## SOURCE
3.1 Point Estimates and Sampling Variability

3.1.1 Objectives

By the end of this unit, students will be able to:

  • Understand the meaning of sampling distributions.
  • Apply the central limit theorem to define the sampling distribution of a sample proportion.
  • Identify the conditions needed for the central limit theorem to apply for sample proportions.

3.1.2 Overview

Statistical inference is the process of using sample data to make generalizations about a population.
Because complete population data are rarely available, we rely on sample statistics to estimate population parameters.

A parameter is a numerical value that summarizes a characteristic of a population (e.g., the proportion of adults supporting renewable energy).
A statistic is a numerical summary based on a sample (e.g., the proportion supporting renewable energy in a survey of 1,000 adults).

Since we usually cannot observe the true parameter value, the statistic serves as our point estimate — our best single-number guess of the unknown parameter.


Basic Concepts and Notation

Let
\[ \hat{p} = \frac{x}{n} \] represent the sample proportion, where: - \(x\) = number of “successes” in the sample
- \(n\) = total sample size

Then:
- \(\hat{p}\) is an unbiased point estimator of the population proportion \(p\).
- Each observed \(\hat{p}\) is a point estimate of \(p\).
- The error in estimation is \(\text{Error} = \hat{p} - p\).

Because different random samples yield different values of \(\hat{p}\), this variability is summarized through its sampling distribution.


Sampling Error and Bias

Two key types of error affect estimates:

  1. Sampling Error – Random variability from sample to sample.
    • Describes how much a statistic (like \(\hat{p}\)) tends to differ across random samples.
    • Larger samples reduce sampling error because they better represent the population.
  2. Bias – Systematic deviation from the true population value.
    • Arises when data collection favors certain outcomes (e.g., leading survey wording or unrepresentative samples).
    • Reducing bias depends on sound study design and random sampling.

Sampling Distribution of the Sample Proportion

The sampling distribution of \(\hat{p}\) is the probability distribution of all possible values of \(\hat{p}\) obtained from repeated random samples of the same size \(n\) from a population.

If we repeatedly draw simple random samples of size \(n\) and calculate \(\hat{p}\) for each, the collection of all these sample proportions will form a distribution that: - is centered around the true proportion \(p\),
- becomes less variable as \(n\) increases, and
- tends toward a normal shape when \(n\) is sufficiently large.

## WHAT TO DO
**a)** Using the unit on point estimates and sampling variability, decide whether each statement agrees with it. (i) Larger samples reduce sampling error. (ii) Bias is random variability from sample to sample. (iii) A statistic is a numerical summary based on a sample. Answer yes or no for each, and quote the deciding words.
**b)** Carry on the unit on point estimates and sampling variability from the point where it stops.

## DATA ENTRIES
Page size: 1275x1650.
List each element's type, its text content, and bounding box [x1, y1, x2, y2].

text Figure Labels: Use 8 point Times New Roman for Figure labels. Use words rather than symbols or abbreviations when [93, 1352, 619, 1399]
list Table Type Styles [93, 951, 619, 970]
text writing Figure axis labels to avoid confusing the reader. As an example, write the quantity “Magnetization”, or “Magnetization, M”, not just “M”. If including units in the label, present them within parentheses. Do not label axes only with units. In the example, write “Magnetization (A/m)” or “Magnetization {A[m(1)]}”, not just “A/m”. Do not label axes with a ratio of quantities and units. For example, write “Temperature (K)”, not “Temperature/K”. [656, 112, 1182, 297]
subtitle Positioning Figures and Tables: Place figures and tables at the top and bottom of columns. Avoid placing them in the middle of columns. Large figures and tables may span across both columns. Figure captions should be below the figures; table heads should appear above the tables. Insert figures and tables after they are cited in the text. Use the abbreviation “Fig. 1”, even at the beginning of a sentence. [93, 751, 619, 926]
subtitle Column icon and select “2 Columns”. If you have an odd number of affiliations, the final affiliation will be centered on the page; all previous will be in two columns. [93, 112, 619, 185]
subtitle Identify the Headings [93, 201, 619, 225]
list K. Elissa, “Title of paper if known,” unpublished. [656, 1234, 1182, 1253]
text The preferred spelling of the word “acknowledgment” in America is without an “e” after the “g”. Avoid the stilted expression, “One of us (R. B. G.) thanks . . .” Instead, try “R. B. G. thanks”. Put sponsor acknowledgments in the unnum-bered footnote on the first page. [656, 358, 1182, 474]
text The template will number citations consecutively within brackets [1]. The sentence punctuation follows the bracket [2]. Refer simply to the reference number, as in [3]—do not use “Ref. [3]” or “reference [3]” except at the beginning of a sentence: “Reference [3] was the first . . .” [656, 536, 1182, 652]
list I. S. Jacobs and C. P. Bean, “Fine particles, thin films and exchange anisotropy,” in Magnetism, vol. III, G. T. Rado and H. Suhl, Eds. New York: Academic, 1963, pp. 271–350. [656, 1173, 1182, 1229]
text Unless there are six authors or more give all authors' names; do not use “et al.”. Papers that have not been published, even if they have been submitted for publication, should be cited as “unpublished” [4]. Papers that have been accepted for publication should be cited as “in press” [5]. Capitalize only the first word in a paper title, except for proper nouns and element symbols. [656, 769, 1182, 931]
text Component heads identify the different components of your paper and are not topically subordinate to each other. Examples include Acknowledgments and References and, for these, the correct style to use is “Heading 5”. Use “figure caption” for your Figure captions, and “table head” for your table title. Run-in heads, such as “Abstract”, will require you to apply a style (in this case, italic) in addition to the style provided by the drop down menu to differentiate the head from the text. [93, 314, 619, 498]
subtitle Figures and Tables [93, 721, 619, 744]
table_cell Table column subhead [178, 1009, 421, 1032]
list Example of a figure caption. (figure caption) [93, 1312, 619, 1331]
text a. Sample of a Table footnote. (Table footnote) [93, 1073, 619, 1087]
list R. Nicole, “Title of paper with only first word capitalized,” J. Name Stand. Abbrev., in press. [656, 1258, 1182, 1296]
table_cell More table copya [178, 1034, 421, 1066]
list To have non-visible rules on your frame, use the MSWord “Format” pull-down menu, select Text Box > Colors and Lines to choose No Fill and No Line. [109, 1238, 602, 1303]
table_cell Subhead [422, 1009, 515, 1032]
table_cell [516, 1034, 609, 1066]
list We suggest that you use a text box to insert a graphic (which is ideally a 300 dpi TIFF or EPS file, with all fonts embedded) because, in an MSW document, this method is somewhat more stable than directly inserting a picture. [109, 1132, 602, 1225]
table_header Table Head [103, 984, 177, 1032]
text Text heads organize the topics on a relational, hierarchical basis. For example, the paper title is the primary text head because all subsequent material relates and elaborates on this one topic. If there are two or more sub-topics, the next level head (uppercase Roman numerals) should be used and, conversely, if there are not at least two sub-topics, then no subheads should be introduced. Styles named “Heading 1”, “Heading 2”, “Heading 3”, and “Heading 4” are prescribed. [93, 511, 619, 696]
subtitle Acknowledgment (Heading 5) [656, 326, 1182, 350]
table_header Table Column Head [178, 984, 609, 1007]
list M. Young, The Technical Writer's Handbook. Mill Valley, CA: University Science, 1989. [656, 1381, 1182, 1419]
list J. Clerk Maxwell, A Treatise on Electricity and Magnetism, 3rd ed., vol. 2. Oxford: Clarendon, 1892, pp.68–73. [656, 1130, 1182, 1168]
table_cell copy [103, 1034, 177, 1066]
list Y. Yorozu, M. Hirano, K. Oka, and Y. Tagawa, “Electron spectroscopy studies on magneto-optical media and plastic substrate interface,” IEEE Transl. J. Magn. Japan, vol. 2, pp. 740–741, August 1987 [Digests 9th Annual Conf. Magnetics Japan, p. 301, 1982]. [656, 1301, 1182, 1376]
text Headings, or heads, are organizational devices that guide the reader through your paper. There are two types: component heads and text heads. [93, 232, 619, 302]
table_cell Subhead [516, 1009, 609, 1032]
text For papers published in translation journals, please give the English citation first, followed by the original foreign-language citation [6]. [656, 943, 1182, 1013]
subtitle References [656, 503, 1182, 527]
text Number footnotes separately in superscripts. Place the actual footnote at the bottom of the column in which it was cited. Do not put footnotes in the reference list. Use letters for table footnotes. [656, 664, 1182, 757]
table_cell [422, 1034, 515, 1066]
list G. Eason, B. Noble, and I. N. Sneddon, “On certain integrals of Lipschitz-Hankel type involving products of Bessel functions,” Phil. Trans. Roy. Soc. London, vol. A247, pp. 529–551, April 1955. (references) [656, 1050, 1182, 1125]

## TASK ANSWERS
**a)**
(i) Yes: "Larger samples reduce sampling error because they better represent the population."
(ii) No: "Bias – Systematic deviation from the true population value."
(iii) Yes: "A statistic is a numerical summary based on a sample"

**b)**
Example: Estimating a Population Proportion

Suppose the Gallup Organization surveys 1,520 U.S. adults, and 1,135 respond that “legal immigration is a good thing.”
The sample proportion is:

\[ \hat{p} = \frac{1135}{1520} = 0.747 \]

Thus, we estimate that about 74.7% of U.S. adults believe immigration is good for the country.
This value (0.747) is a point estimate of the population proportion \(p\).


The Central Limit Theorem (CLT) for Proportions

The Central Limit Theorem describes the shape of the sampling distribution of \(\hat{p}\) under certain conditions.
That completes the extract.